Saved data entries
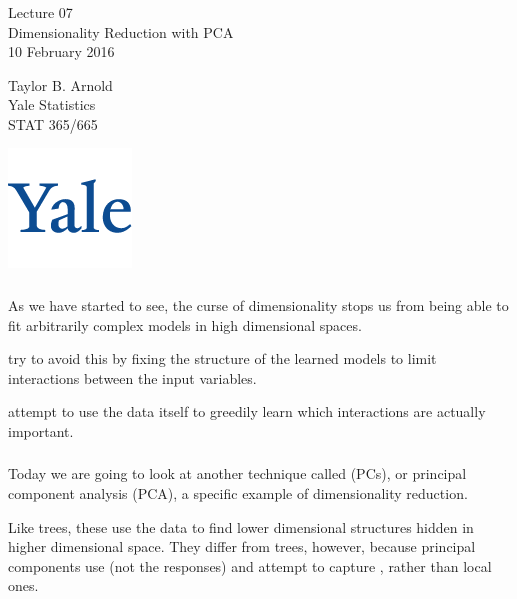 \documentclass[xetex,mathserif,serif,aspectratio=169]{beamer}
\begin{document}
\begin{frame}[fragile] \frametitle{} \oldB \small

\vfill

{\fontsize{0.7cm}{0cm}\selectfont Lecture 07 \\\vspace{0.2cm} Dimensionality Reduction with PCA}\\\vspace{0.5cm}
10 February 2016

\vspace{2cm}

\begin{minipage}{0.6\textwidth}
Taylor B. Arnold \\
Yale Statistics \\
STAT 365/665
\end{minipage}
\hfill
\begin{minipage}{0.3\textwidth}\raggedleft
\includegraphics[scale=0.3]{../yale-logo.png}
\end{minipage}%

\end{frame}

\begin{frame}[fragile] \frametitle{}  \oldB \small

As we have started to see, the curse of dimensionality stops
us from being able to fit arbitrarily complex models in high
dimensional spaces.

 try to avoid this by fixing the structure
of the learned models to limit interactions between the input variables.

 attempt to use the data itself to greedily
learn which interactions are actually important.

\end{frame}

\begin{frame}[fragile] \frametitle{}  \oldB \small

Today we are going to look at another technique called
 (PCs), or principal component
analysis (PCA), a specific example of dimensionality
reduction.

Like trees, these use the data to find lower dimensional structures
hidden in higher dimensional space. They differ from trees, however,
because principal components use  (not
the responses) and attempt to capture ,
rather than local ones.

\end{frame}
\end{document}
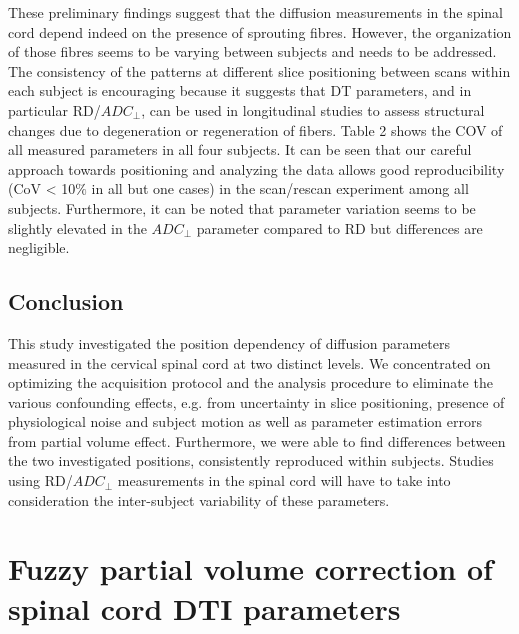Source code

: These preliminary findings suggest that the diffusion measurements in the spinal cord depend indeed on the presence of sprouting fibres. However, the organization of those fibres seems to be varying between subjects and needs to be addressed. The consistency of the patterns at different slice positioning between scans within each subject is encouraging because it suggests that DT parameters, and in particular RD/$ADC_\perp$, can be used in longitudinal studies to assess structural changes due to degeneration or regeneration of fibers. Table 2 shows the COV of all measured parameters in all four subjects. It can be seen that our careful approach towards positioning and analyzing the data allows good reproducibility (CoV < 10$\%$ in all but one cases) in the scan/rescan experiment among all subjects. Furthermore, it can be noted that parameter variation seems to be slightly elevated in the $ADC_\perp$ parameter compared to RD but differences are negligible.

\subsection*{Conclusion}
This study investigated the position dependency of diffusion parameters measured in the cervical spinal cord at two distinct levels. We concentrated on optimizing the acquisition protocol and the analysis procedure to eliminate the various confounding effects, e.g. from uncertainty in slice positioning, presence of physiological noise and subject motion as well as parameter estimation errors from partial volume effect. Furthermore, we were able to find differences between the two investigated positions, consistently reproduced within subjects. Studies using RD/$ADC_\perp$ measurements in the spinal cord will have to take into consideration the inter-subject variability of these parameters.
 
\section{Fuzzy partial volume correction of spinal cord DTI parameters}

**What needs to be done**
Give the entries again, exactly and in full, with no image included.

**Exercise solution**
 \documentclass[xetex,mathserif,serif,aspectratio=169]{beamer}
\begin{document}
\begin{frame}[fragile] \frametitle{} \oldB \small

\vfill

{\fontsize{0.7cm}{0cm}\selectfont Lecture 07 \\\vspace{0.2cm} Dimensionality Reduction with PCA}\\\vspace{0.5cm}
10 February 2016

\vspace{2cm}

\begin{minipage}{0.6\textwidth}
Taylor B. Arnold \\
Yale Statistics \\
STAT 365/665
\end{minipage}
\hfill
\begin{minipage}{0.3\textwidth}\raggedleft
\includegraphics[scale=0.3]{../yale-logo.png}
\end{minipage}%

\end{frame}

\begin{frame}[fragile] \frametitle{}  \oldB \small

As we have started to see, the curse of dimensionality stops
us from being able to fit arbitrarily complex models in high
dimensional spaces.

 try to avoid this by fixing the structure
of the learned models to limit interactions between the input variables.

 attempt to use the data itself to greedily
learn which interactions are actually important.

\end{frame}

\begin{frame}[fragile] \frametitle{}  \oldB \small

Today we are going to look at another technique called
 (PCs), or principal component
analysis (PCA), a specific example of dimensionality
reduction.

Like trees, these use the data to find lower dimensional structures
hidden in higher dimensional space. They differ from trees, however,
because principal components use  (not
the responses) and attempt to capture ,
rather than local ones.

\end{frame}
\end{document}
Source code

: These preliminary findings suggest that the diffusion measurements in the spinal cord depend indeed on the presence of sprouting fibres. However, the organization of those fibres seems to be varying between subjects and needs to be addressed. The consistency of the patterns at different slice positioning between scans within each subject is encouraging because it suggests that DT parameters, and in particular RD/$ADC_\perp$, can be used in longitudinal studies to assess structural changes due to degeneration or regeneration of fibers. Table 2 shows the COV of all measured parameters in all four subjects. It can be seen that our careful approach towards positioning and analyzing the data allows good reproducibility (CoV < 10$\%$ in all but one cases) in the scan/rescan experiment among all subjects. Furthermore, it can be noted that parameter variation seems to be slightly elevated in the $ADC_\perp$ parameter compared to RD but differences are negligible.

\subsection*{Conclusion}
This study investigated the position dependency of diffusion parameters measured in the cervical spinal cord at two distinct levels. We concentrated on optimizing the acquisition protocol and the analysis procedure to eliminate the various confounding effects, e.g. from uncertainty in slice positioning, presence of physiological noise and subject motion as well as parameter estimation errors from partial volume effect. Furthermore, we were able to find differences between the two investigated positions, consistently reproduced within subjects. Studies using RD/$ADC_\perp$ measurements in the spinal cord will have to take into consideration the inter-subject variability of these parameters.
 
\section{Fuzzy partial volume correction of spinal cord DTI parameters}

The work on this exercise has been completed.